Même si les jumeaux numériques réseau commencent à virtualiser une partie de cette charge de travail de test, Toussaint a déclaré que tester physiquement les performances du matériel réseau de pointe qui comprend des puces ASIC, FPGA et TPU spécialisées restera critique pendant un certain temps.

Changement de culture requis

À terme, Toussaint s’attend à ce que les équipes réseau adoptent les mêmes pratiques devops qui ont permis d’accélérer les processus de développement, de test et de déploiement de logiciels. Les jumeaux numériques permettront aux équipes de créer et de gérer le développement et de tester des bacs à sable réseau en tant que code qui imite le comportement de l’environnement de déploiement en direct.

Mais le changement culturel ne sera pas facile pour la plupart des organisations.

« Les équipes réseau ont tendance à vouloir intervenir et apporter des changements, et elles n’ont jamais vraiment adopté les méthodologies devops », a déclaré Toussaint.

Ils ont tendance à suivre les paramètres de configuration sur des fichiers texte ou des cartes dessinées dans Visio, qui ne fournissent qu’une représentation statique du réseau en direct.

« Il n’y avait pas vraiment d’outils pour faire cela en temps réel », a-t-il déclaré.

L’obtention d’une carte du réseau est un processus manuel très chronophage que les ingénieurs réseau détestent, ils veulent donc éviter de le faire plus d’une fois. Par conséquent, ces cartes sont rarement mises à jour.
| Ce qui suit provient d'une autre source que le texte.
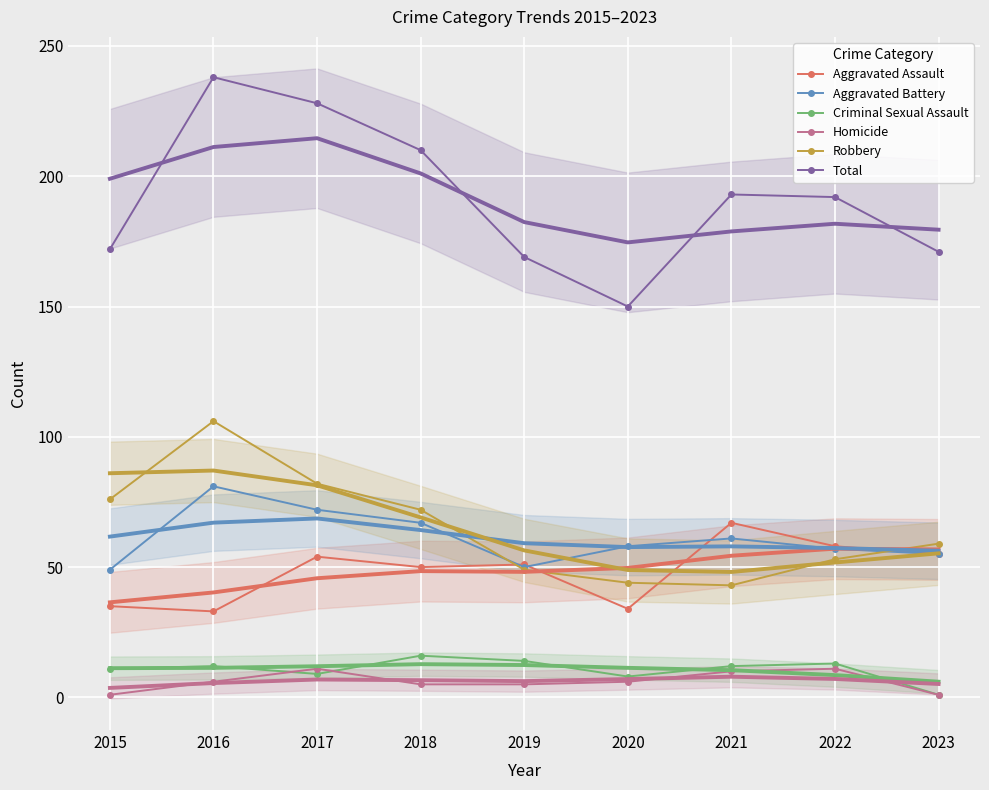

The value of Homicide at 2018 is 7. True or false?

False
Les jumeaux numériques comme intermédiaire étape de l’automatisation

Toussaint considère les jumeaux numériques comme une étape intermédiaire, car le secteur utilise davantage l’IA et le ML pour automatiser davantage d’aspects du provisionnement et de la gestion du réseau. Les chefs d’entreprise sont susceptibles d’être plus enthousiasmés par des réseaux plus flexibles et adaptables qui suivent le rythme des nouvelles idées commerciales qu’une carte mise à jour dynamiquement.

Mais dans l’intervalle, les jumeaux numériques du réseau aideront les équipes à visualiser et à renforcer la confiance dans leurs recommandations à mesure que ces technologies s’améliorent.
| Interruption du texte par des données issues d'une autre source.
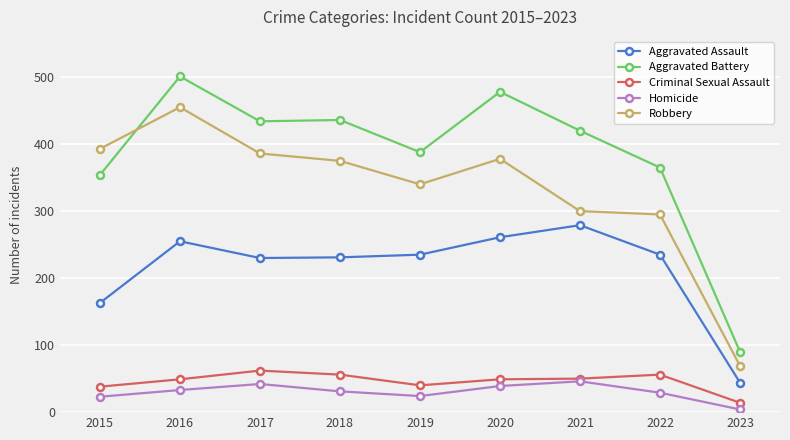

Which series changed the most between 2015 and 2020?

Aggravated Battery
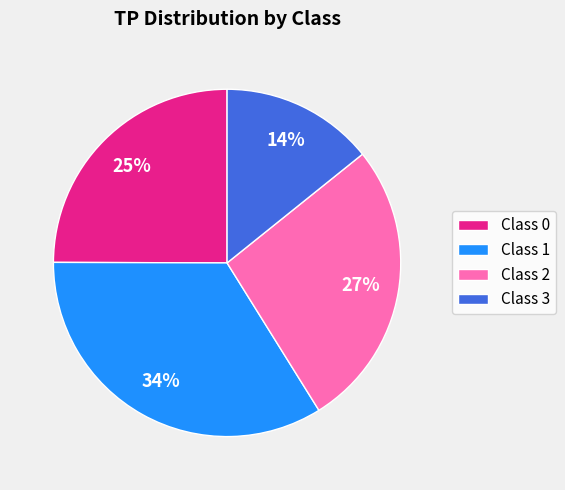

Which slice is the largest?

Class 1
« Dans cinq ou 10 ans, lorsque les réseaux deviendront entièrement automatisés, les jumeaux numériques deviendront un autre outil, mais pas nécessairement quelque chose d’indispensable », a déclaré Toussaint.

Toussaint a déclaré que ces premiers jumeaux numériques de réseau sont adaptés aux configurations de vérification, mais ont été limités dans leur capacité à résoudre des problèmes plus complexes. Il a dit qu’il aime le considérer comme analogue à la façon dont nous pourrions utiliser Google Cartes comme une sorte de jumeau numérique de notre trajet au travail, qui est bon pour prédire différents itinéraires dans les conditions de circulation actuelles. Mais il ne vous parlera pas de l’effet d’un voyage sur vos pneus ou de l’impact du vent sur l’aérodynamisme de votre voiture.